EXERCISE GOAL.
Write out an exact copy of the line with "table_header [148, 566, 1093, 595]" and of each line after it, through the end of the records below.

Document layout analysis data
....
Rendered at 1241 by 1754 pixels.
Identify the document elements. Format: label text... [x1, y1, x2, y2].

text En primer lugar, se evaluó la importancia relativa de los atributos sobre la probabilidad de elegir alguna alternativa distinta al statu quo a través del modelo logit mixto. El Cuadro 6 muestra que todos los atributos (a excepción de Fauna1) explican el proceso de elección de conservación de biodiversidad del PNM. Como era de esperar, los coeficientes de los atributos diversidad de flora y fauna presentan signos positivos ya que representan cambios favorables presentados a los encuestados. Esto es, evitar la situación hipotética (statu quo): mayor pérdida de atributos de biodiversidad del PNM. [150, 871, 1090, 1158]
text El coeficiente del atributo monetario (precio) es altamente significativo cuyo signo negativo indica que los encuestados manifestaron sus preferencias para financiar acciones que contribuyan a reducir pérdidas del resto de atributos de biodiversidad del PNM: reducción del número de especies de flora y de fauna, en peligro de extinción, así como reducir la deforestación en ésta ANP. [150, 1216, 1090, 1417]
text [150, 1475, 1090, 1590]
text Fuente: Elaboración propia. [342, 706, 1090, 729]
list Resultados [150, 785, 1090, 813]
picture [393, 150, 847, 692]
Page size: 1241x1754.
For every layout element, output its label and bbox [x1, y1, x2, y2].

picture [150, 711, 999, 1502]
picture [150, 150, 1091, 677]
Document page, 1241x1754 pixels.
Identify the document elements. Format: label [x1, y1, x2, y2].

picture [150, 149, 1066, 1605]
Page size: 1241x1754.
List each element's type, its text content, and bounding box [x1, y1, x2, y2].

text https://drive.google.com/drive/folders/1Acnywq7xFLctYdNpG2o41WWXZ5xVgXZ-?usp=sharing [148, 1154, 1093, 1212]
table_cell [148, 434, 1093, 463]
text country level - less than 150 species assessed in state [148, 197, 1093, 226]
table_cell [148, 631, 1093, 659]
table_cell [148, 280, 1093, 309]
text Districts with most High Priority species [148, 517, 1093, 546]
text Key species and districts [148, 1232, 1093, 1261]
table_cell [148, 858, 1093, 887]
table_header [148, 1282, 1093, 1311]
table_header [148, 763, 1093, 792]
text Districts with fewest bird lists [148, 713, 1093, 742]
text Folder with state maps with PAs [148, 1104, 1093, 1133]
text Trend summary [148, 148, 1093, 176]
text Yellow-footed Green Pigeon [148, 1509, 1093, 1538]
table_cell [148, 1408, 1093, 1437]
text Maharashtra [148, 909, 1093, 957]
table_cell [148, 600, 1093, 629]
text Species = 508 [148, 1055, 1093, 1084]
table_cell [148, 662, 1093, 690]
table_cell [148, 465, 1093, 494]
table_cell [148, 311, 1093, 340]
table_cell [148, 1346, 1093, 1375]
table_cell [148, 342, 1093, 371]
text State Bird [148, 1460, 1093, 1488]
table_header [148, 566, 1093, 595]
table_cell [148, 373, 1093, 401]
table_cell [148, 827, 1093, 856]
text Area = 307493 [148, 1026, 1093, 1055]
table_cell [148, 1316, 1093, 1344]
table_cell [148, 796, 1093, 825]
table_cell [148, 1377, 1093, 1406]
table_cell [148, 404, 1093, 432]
....
ANSWER SPACE.
table_header [148, 566, 1093, 595]
table_cell [148, 373, 1093, 401]
table_cell [148, 827, 1093, 856]
text Area = 307493 [148, 1026, 1093, 1055]
table_cell [148, 1316, 1093, 1344]
table_cell [148, 796, 1093, 825]
table_cell [148, 1377, 1093, 1406]
table_cell [148, 404, 1093, 432]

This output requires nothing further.